Task to carry out » Set down all the lines below, each one exactly as shown.

(Supplied material)

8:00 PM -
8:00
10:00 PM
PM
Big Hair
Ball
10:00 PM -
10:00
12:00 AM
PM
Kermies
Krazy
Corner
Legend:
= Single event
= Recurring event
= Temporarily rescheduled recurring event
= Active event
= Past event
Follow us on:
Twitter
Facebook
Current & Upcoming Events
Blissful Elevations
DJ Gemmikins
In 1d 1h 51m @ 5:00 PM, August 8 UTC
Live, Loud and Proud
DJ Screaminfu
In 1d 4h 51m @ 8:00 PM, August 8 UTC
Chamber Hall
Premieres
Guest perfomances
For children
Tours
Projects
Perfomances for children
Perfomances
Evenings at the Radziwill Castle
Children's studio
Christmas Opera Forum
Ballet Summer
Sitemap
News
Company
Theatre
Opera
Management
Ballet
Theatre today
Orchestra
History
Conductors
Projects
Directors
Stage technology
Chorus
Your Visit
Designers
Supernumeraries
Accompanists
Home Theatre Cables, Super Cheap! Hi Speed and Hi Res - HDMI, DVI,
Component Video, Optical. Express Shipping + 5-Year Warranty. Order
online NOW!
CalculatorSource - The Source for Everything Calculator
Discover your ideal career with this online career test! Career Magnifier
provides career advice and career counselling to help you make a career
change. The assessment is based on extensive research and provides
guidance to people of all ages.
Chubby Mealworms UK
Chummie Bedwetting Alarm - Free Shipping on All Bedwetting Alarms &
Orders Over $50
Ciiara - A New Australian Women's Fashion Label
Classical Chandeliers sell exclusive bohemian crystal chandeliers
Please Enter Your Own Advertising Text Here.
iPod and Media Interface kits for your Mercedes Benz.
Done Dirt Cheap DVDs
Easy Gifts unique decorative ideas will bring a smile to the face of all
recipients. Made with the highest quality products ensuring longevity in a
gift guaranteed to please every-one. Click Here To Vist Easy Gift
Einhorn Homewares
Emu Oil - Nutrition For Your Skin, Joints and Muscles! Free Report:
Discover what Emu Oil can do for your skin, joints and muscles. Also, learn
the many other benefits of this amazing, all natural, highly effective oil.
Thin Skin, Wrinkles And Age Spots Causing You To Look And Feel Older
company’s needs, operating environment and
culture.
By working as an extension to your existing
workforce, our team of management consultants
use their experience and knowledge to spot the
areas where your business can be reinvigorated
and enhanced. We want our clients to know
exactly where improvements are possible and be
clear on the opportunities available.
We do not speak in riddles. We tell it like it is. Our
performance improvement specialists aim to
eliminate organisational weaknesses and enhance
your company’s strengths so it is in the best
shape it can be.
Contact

(End Supplied material)

Your solution »
8:00 PM -
8:00
10:00 PM
PM
Big Hair
Ball
10:00 PM -
10:00
12:00 AM
PM
Kermies
Krazy
Corner
Legend:
= Single event
= Recurring event
= Temporarily rescheduled recurring event
= Active event
= Past event
Follow us on:
Twitter
Facebook
Current & Upcoming Events
Blissful Elevations
DJ Gemmikins
In 1d 1h 51m @ 5:00 PM, August 8 UTC
Live, Loud and Proud
DJ Screaminfu
In 1d 4h 51m @ 8:00 PM, August 8 UTC
Chamber Hall
Premieres
Guest perfomances
For children
Tours
Projects
Perfomances for children
Perfomances
Evenings at the Radziwill Castle
Children's studio
Christmas Opera Forum
Ballet Summer
Sitemap
News
Company
Theatre
Opera
Management
Ballet
Theatre today
Orchestra
History
Conductors
Projects
Directors
Stage technology
Chorus
Your Visit
Designers
Supernumeraries
Accompanists
Home Theatre Cables, Super Cheap! Hi Speed and Hi Res - HDMI, DVI,
Component Video, Optical. Express Shipping + 5-Year Warranty. Order
online NOW!
CalculatorSource - The Source for Everything Calculator
Discover your ideal career with this online career test! Career Magnifier
provides career advice and career counselling to help you make a career
change. The assessment is based on extensive research and provides
guidance to people of all ages.
Chubby Mealworms UK
Chummie Bedwetting Alarm - Free Shipping on All Bedwetting Alarms &
Orders Over $50
Ciiara - A New Australian Women's Fashion Label
Classical Chandeliers sell exclusive bohemian crystal chandeliers
Please Enter Your Own Advertising Text Here.
iPod and Media Interface kits for your Mercedes Benz.
Done Dirt Cheap DVDs
Easy Gifts unique decorative ideas will bring a smile to the face of all
recipients. Made with the highest quality products ensuring longevity in a
gift guaranteed to please every-one. Click Here To Vist Easy Gift
Einhorn Homewares
Emu Oil - Nutrition For Your Skin, Joints and Muscles! Free Report:
Discover what Emu Oil can do for your skin, joints and muscles. Also, learn
the many other benefits of this amazing, all natural, highly effective oil.
Thin Skin, Wrinkles And Age Spots Causing You To Look And Feel Older
company’s needs, operating environment and
culture.
By working as an extension to your existing
workforce, our team of management consultants
use their experience and knowledge to spot the
areas where your business can be reinvigorated
and enhanced. We want our clients to know
exactly where improvements are possible and be
clear on the opportunities available.
We do not speak in riddles. We tell it like it is. Our
performance improvement specialists aim to
eliminate organisational weaknesses and enhance
your company’s strengths so it is in the best
shape it can be.
Contact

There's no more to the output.